The Euclidean algorithm says that to find the gcd of \(a\) and \(b\), you do the division algorithm until you get zero as the remainder, each time replacing the old division by the new remainder, and the old number by the old division number. The last non-zero remainder is the gcd.
We'll state and prove this momentarily (Algorithm 2.3.2). Let's try it with a reasonably sized problem, \(a=60\) and \(b=42\).
\begin{align*}
60&=42\cdot 1+18\\
42&=18\cdot 2+6\\
18&=6\cdot 3+0
\end{align*}
So \(\gcd(60,42)=6\).
This procedure is named after Euclid because of this proposition in Euclid's Elements.
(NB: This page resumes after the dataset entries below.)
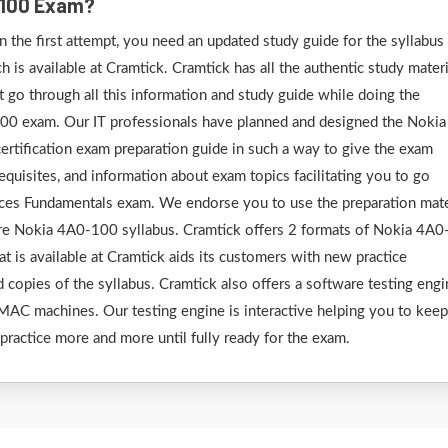
0-100 Exam?
the first attempt, you need an updated study guide for the syllabus
is available at Cramtick. Cramtick has all the authentic study materi
go through all this information and study guide while doing the
100 exam. Our IT professionals have planned and designed the Nokia
rtification exam preparation guide in such a way to give the exam
requisites, and information about exam topics facilitating you to go
ces Fundamentals exam. We endorse you to use the preparation mate
ire Nokia 4A0-100 syllabus. Cramtick offers 2 formats of Nokia 4A0
t is available at Cramtick aids its customers with new practice
d copies of the syllabus. Cramtick also offers a software testing eng
AC machines. Our testing engine is interactive helping you to keep
 practice more and more until fully ready for the exam.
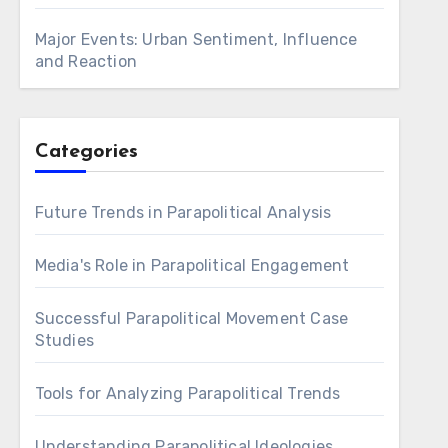
Major Events: Urban Sentiment, Influence
and Reaction
Categories
Future Trends in Parapolitical Analysis
Media's Role in Parapolitical Engagement
Successful Parapolitical Movement Case
Studies
Tools for Analyzing Parapolitical Trends
Understanding Parapolitical Ideologies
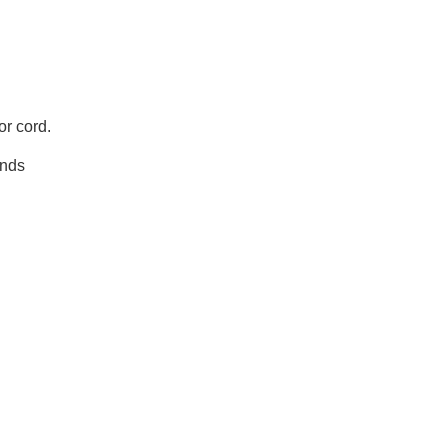
or cord.
ands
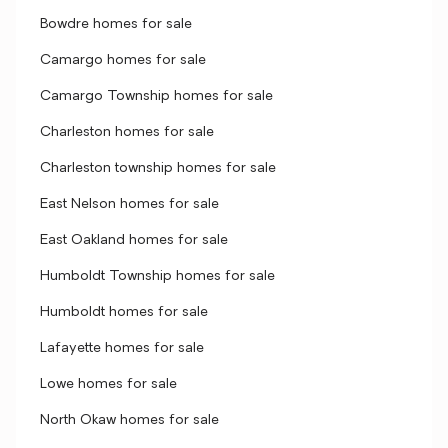
Bowdre homes for sale
Camargo homes for sale
Camargo Township homes for sale
Charleston homes for sale
Charleston township homes for sale
East Nelson homes for sale
East Oakland homes for sale
Humboldt Township homes for sale
Humboldt homes for sale
Lafayette homes for sale
Lowe homes for sale
North Okaw homes for sale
There is an amazing complete Java interactive implementation of all the propositions, by David Joyce; his version of this proposition includes some explanation of what Euclid assumes in doing this. In particular, Euclid basically assumes the Well-Ordering Principle, although of course he didn't think of it in such anachronistic terms.
Try the algorithm on your own by hand for the gcd of 280 and 126. Or, for even more practice, try it with \(\gcd(2013,1066)\) and then check your work with Sage.
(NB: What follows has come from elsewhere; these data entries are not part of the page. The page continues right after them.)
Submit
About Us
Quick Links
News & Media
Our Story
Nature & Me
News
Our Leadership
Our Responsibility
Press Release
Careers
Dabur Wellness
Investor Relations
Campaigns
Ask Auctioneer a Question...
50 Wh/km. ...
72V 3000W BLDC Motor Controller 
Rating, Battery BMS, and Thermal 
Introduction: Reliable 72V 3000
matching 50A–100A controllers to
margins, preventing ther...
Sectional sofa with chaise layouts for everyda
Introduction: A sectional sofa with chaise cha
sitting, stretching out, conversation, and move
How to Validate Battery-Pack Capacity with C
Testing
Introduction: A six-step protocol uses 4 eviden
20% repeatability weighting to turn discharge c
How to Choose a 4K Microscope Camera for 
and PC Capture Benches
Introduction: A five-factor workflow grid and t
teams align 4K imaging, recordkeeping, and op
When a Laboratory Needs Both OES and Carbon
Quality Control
Algorithm2.3.2Euclidean algorithm
To get the greatest common divisor of \(a\) and \(b\), perform the division algorithm until you hit a remainder of zero, as below.
\begin{align*}
a&=bq_1+r_1\\
b&=r_1q_2+r_2\\
r_1&=r_2q_3+r_3\\
\cdots\\
r_{n-3}&=r_{n-2}q_{n-1}+r_{n-1}\\
r_{n-2}&=r_{n-1}q_{n}+0
\end{align*}
Then the previous remainder, \(r_{n-1}\), is the greatest common divisor.
First let's see why this even does anything. The division algorithm says each \(r_i\) is less than the previous one, yet they may not be less than zero. So let's apply the Well-Ordering Principle to the set of remainders. (Think about that.) This set must have a least positive element, and will be the answer. Another way to think about it is that since \(b\) is finite, there won't be an infinite number of steps.
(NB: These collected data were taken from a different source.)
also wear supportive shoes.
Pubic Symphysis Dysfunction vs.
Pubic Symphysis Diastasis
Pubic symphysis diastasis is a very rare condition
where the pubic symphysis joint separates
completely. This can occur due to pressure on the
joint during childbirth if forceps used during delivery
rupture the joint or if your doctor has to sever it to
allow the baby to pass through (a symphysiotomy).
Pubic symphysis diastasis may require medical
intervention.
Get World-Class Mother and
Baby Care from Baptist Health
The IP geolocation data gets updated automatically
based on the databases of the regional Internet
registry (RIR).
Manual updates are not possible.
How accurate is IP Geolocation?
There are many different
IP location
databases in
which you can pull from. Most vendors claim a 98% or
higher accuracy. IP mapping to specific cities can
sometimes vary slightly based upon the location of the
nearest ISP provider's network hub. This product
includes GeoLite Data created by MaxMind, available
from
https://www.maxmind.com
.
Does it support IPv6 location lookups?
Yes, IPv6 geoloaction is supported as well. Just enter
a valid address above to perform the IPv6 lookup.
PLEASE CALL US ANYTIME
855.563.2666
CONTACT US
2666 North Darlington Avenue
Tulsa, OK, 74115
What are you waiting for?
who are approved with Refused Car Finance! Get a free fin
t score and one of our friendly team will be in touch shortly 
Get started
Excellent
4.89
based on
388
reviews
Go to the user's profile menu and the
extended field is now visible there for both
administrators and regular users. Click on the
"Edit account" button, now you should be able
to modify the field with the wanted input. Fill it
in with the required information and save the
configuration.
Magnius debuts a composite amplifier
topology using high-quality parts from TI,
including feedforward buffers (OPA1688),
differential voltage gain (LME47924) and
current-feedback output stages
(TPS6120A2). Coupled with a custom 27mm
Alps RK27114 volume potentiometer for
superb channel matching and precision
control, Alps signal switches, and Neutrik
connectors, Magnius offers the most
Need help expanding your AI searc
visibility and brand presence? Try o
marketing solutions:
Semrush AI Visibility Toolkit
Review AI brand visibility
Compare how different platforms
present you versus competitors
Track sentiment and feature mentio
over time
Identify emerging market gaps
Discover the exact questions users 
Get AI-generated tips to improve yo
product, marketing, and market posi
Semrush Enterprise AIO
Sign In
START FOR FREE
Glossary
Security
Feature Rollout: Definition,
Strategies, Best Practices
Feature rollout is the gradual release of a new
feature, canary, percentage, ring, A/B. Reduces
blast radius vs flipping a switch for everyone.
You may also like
Of course, that just gives a number, with no guarantee it has any connection to the gcd. So consider the set of common divisors \(d\mid a\) and \(d\mid b\). All such \(d\) also divide \begin{equation*}a-q_1b=1\cdot a+(-q_1)\cdot b=r_1\end{equation*} So these \(d\) also divides \(r_2=b-q_2r_1\), and indeed divide all the remainders, even \(r_{n-1}=r_{n-3}-q_{n-1}r_{n-2}\). So all common divisors of \(a\) and \(b\) are divisors of \(r_{n-1}\).
On the other hand, if \(d\) divides \(r_{n-1}\), it divides \(r_{n-2}=r_{n-1}q_{n}\), and thus divides \(r_{n-3}=r_{n-2}q_{n-1}+r_{n-1}\), and so forth. Hence \(d\) divides \(a\) and \(b\).
So the set of common divisors of \(a\) and \(b\) are equal to the set of divisors of \(r_{n-1}\), so this algorithm really does give the gcd.
As you might expect, the proof makes more sense if you try it out with actual numbers; for the theoretical view, see Exercise 2.5.14. Especially if you can find \(a\) and \(b\) for which the algorithm takes four or five steps, you will gain some insight.